Iran's refusal to abandon its nuclear activities has resulted in resolutions adopted by the UN Security Council in 2010, as well as additional unilateral sanctions approved by the U.S. Congress and the foreign ministers of all EU countries, which were primarily directed against the banking, financial and energy sectors of Iran.

Restrictions imposed by the EU include the ban on the sale of equipment, technologies and services to Iran's energy sector which is a major source of revenue for the Iranian regime; the same measure refers to the refining industry.

Further, Dadkhah believes, Iran has to have amicable relationship with other oil producers of the region such as Saudi Arabia, Kuwait, and Iraq.

"Even if all these conditions are met, still price of oil will be determined in established markets of New York and London not in Kish. But for Mr.

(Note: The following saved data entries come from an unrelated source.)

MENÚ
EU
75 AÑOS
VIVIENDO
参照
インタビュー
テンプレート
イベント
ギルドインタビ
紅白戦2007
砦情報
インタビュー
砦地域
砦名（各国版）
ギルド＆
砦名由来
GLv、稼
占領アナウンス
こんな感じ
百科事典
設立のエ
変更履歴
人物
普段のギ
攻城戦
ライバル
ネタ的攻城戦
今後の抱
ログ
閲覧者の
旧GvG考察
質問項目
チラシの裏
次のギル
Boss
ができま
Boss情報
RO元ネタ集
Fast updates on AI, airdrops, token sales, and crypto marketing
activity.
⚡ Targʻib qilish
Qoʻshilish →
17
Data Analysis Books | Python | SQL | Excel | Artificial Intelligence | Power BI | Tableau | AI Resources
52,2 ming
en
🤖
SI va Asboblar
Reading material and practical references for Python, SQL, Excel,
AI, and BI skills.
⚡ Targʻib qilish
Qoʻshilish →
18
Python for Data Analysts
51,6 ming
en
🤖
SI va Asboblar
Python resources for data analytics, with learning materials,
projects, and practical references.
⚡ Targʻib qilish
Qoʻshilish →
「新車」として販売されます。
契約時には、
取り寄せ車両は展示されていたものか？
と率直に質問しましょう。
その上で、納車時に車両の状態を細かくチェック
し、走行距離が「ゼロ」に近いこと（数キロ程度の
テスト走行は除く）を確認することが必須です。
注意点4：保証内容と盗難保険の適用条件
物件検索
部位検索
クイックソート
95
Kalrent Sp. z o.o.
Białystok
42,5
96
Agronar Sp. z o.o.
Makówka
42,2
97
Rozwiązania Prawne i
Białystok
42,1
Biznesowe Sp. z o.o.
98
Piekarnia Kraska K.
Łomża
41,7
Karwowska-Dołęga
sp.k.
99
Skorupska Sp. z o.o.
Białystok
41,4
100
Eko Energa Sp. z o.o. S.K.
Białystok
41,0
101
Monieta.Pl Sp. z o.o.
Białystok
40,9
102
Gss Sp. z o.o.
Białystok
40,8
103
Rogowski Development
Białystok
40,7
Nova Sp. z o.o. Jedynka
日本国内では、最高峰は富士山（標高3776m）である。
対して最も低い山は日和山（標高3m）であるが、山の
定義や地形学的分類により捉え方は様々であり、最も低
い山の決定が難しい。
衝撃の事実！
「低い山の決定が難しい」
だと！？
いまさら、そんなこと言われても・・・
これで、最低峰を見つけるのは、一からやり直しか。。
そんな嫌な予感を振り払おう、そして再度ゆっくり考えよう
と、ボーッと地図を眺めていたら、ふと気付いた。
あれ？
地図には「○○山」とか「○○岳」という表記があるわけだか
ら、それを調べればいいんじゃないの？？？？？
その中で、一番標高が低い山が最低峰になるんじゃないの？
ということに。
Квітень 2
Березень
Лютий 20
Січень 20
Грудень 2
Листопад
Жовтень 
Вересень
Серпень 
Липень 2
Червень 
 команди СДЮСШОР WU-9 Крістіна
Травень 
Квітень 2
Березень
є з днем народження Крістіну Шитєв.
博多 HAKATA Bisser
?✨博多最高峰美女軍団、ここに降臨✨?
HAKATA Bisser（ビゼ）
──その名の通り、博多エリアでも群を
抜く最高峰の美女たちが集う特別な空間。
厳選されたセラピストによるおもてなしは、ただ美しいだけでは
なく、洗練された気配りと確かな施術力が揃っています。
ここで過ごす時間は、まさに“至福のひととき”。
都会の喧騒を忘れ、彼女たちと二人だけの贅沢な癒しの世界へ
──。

Ahmadinejad and the Iranian government, appearances and propaganda are everything," he told.

According to Dadkhah, the exchange also will provide the opportunities for cronies of the Iranian power elite and friendly companies to act as middlemen and reap substantial profits.

"As was illustrated in the first day of trading, there is no way that anyone would pay for oil more than the international price," he told. "But as buyers' arguments showed, there are many reasons to ask for substantial discounts from the Oil Ministry. Furthermore, there are many ways to refund the buyers under different pretexts and under the table."

Dadkhah noted that Iranians would have been better off if the government tackled real economic problems including inflation, unemployment, and international sanctions.

"It is likely that in the future the government intervenes and makes the sales possible.

"Nevertheless, the whole enterprise of the Kish Oil Exchange is a sham. The government has two objectives: propaganda, and finding an outlet to reward friends and cronies," he concluded.

The Iranian Oil Exchange establishing euro and dirham (ADE) based pricing of oil opened on February 2008. Iran inaugurated the new phase of oil exchange with vast opportunities for foreign companies in 2010.

The Kish Exchange has traded oil-derived products until Iran included cruel oil and fuel oil on OIB product selling list.

Iran began offering fuel oil contracts on the oil exchange in April.

On June 1, Iran commenced the first oil exchange when by offering 35,000 tons of oil liquids, whilst the trading session failed due to price disagreements. The Bandar Abbas Oil Refining Company (BAORCO) put 35,000 tons of oil liquids at the price of $623.35 per ton. The customer's price offer from $610 to $622.85 was rejected.

Later, on June 8, despite having two demanding customers Iran's second furnace fuel oil cargo at $644.58 per ton failed to trade at Kish Island.

Two customers expressed readiness to buy 70,000 ton fuel oil from Bandar Abbas oil refinery. However it did not sell as one of the applicants offered $640.58 while the other costumer offered $636.

On June 14, Iran's third attempt to sell furnace fuel oil cargo was a success on international oil exchange. The Iranian oil exchange could sell oil batch in the third attempt thanks to agreement of a seller - BAORCO - to reduce prices.